정적 리더보드를 넘어서: LLM 에이전트 평가를 위한 예측 타당도

초록

에이전트 벤치마크는 빠르게 성장하고 있지만, 어떤 단일 벤치마크도 실제 배포에서 드러나는 차원 중 네다섯 개 이상을 다루지 못한다. 본 논문은 현재까지 진행된 MCP 기반 산업용 에이전트 벤치마크 중 가장 큰 규모의 조율된 심층 분석을 종합한다: 새로운 자산 클래스(멀티모달 시각 확장 포함), 대안적 오케스트레이션, 검색 전략, 추론 모드, 인프라 최적화, 그리고 평가 방법론 탐사를 다루는 14개의 병렬 구현 연구를 포함한다. 이러한 연구들을 7개의 이전 에이전트 벤치마크와 통합하여, 우리는 종합 점수 리더보드가 배포된 에이전트 평가를 체계적으로 과소 명세한다고 주장한다. 종합 점수에서 도출된 순위는 분포 외 설정으로 이전되지 않으며, 최근 공개 대 비공개 대회에 대한 회고적 분석은 이러한 순위 불안정성에 대한 직접적인 경험적 증거를 제공한다. 우리는 표본 내 평균이 아닌, 표본 내와 표본 외 순위 간 상관관계인 예측 타당도에 따라 설정을 순위화할 것을 제안한다. 또한, HELM과 그 이후 에이전트 시대의 후속 모델들이 간과한 배포 관련 차원을 드러내는 12계층 측정 장치를 보고한다. 이러한 입장은 명시적 임계값을 가진 세 가지 반증 가능한 분포 외 기준을 통해 구체화되며, 기존 증거는 이를 부분적으로 지지하지만 확인하기에는 너무 빈약하다. 우리는 사전 등록된 파일럿 설계와 차세대 에이전트 벤치마크가 보고해야 할 사항에 대한 현장 수준의 비전을 제시하며 마무리한다.

English

Agent benchmarks are growing fast, but no single benchmark touches more than four or five of the dimensions that deployment exposes.
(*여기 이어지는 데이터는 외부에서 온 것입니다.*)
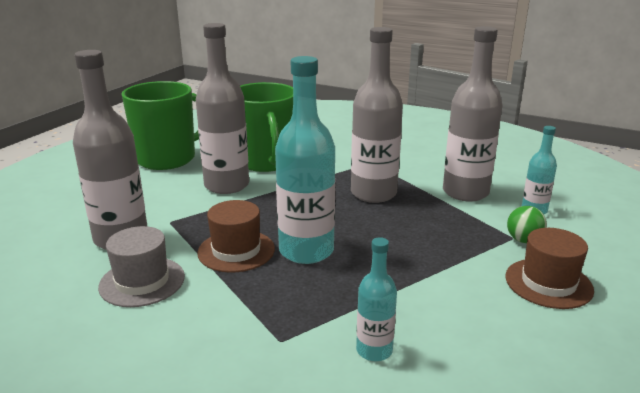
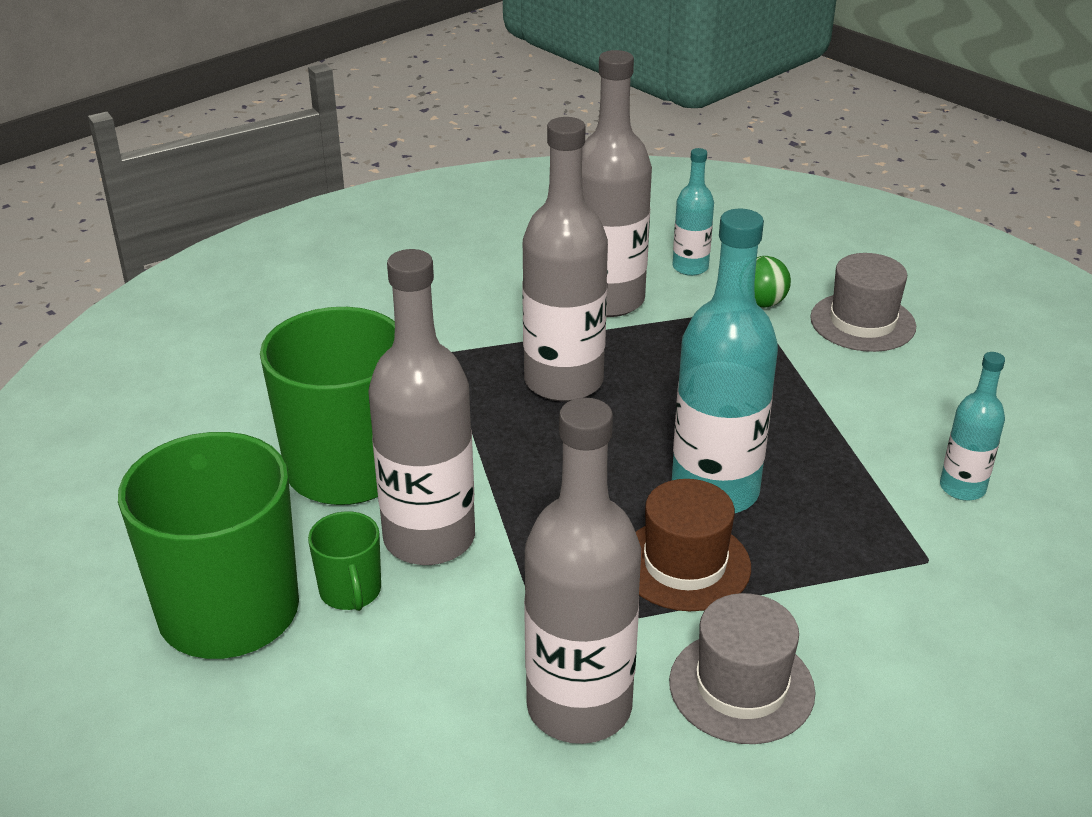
camera: 70 degrees left, 10 degrees up
(185, 177) = (351, 591): none -> green mug
(548, 283) = (862, 322): brown hat -> grey hat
This paper aggregates the largest coordinated deep-dive of one MCP-based industrial-agent benchmark to date: fourteen parallel implementation studies covering new asset classes (including a multi-modal visual extension), alternative orchestrations, retrieval strategies, reasoning modes, infrastructure optimizations, and evaluation-methodology probes. Consolidating those studies with seven prior agent benchmarks, we argue that aggregate-score leaderboards systematically underspecify deployed-agent evaluation. Rankings derived from aggregate scores do not transfer to out-of-distribution settings; recent public-to-hidden competition retrospectives provide direct empirical evidence of this rank instability. We propose ranking configurations by predictive validity, the correlation between in-sample and out-of-sample rank, rather than in-sample mean, and report a twelve-tier measurement apparatus that exposes the deployment-relevant dimensions HELM and its agent-era successors collapse. The position is operationalized through three falsifiable out-of-distribution criteria with explicit thresholds; existing evidence partly supports it but is too thin to confirm. We close with a pre-registered pilot design and a field-level vision for what the next generation of agentic benchmarks should report.